Mary Cookman Bass (July 13, 1905 – August 26, 1996) was an American journalist, writer, and executive editor of the Ladies' Home Journal from 1936 to 1963.

Childhood and early years

Mary Carter Carson was born in Chicago in 1905. Both her parents were from California. Her father was a college professor but wanted to be in the newspaper business and eventually got a job with the Associated Press and was posted to Mexico. Mary lived in Mexico for 11 years.

She got into Barnard College after only 3 years of high school. She met her husband at a party while she was still at Barnard. He was 6 years older than she was and working as a newspaper reporter.

Career

Bass, then known as Mary Cookman (At the time she was the wife of New York Evening Post executive editor Joseph Cookman), joined the Ladies' Home Journal in 1936 as an editorial assistant but soon thereafter was named executive editor by the editors Bruce Gould and Beatrice Blackmar Gould. (Joseph Cookman died in 1944, Mary Cookman married New York lawyer Basil Bass in 1945, and she thereafter was known professionally as Mary Bass.)

§ **Requests**
- a) Decide whether each statement agrees with the biography of Mary Cookman Bass: (i) she was born in Chicago in 1905; (ii) she lived in Mexico for 15 years; (iii) she first joined the Ladies' Home Journal as its executive editor. Answer yes or no for each, quoting the words from the biography that decide it.
- b) Extract the passage of the biography of Mary Cookman Bass between "Mary Cookman Bass" and "a newspaper reporter.", inclusive.

§ **Data provided**
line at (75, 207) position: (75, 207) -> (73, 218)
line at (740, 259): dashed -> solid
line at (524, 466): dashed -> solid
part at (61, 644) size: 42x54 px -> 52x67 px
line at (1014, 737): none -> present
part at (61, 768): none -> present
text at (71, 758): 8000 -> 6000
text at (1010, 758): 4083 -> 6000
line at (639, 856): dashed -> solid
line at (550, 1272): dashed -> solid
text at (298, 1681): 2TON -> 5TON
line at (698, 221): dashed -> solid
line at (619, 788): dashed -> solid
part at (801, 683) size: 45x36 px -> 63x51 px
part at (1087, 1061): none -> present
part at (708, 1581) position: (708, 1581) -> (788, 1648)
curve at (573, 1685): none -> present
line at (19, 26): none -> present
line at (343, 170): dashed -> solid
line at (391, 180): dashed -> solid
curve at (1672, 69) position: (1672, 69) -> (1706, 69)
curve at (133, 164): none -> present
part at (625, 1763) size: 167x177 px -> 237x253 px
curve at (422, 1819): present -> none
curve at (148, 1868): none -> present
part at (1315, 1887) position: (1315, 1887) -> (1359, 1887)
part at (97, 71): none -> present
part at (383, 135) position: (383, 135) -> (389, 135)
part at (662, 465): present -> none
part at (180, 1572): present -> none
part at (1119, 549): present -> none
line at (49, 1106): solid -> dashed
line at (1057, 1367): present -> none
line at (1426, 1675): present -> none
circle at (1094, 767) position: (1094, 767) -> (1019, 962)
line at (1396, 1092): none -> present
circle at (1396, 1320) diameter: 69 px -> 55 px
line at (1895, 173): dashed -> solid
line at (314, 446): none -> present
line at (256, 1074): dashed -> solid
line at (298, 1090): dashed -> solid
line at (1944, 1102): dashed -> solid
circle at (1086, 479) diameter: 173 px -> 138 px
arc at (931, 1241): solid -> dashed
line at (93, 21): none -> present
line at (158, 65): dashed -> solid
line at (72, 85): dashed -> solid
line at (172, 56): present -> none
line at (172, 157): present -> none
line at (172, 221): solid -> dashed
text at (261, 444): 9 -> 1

§ **Expected answers**
- a)
(i) Yes: "Mary Carter Carson was born in Chicago in 1905."
(ii) No: "Mary lived in Mexico for 11 years."
(iii) No: "joined the Ladies' Home Journal in 1936 as an editorial assistant"

- b)
Mary Cookman Bass (July 13, 1905 – August 26, 1996) was an American journalist, writer, and executive editor of the Ladies' Home Journal from 1936 to 1963.

Childhood and early years

Mary Carter Carson was born in Chicago in 1905. Both her parents were from California. Her father was a college professor but wanted to be in the newspaper business and eventually got a job with the Associated Press and was posted to Mexico. Mary lived in Mexico for 11 years.

She got into Barnard College after only 3 years of high school. She met her husband at a party while she was still at Barnard. He was 6 years older than she was and working as a newspaper reporter.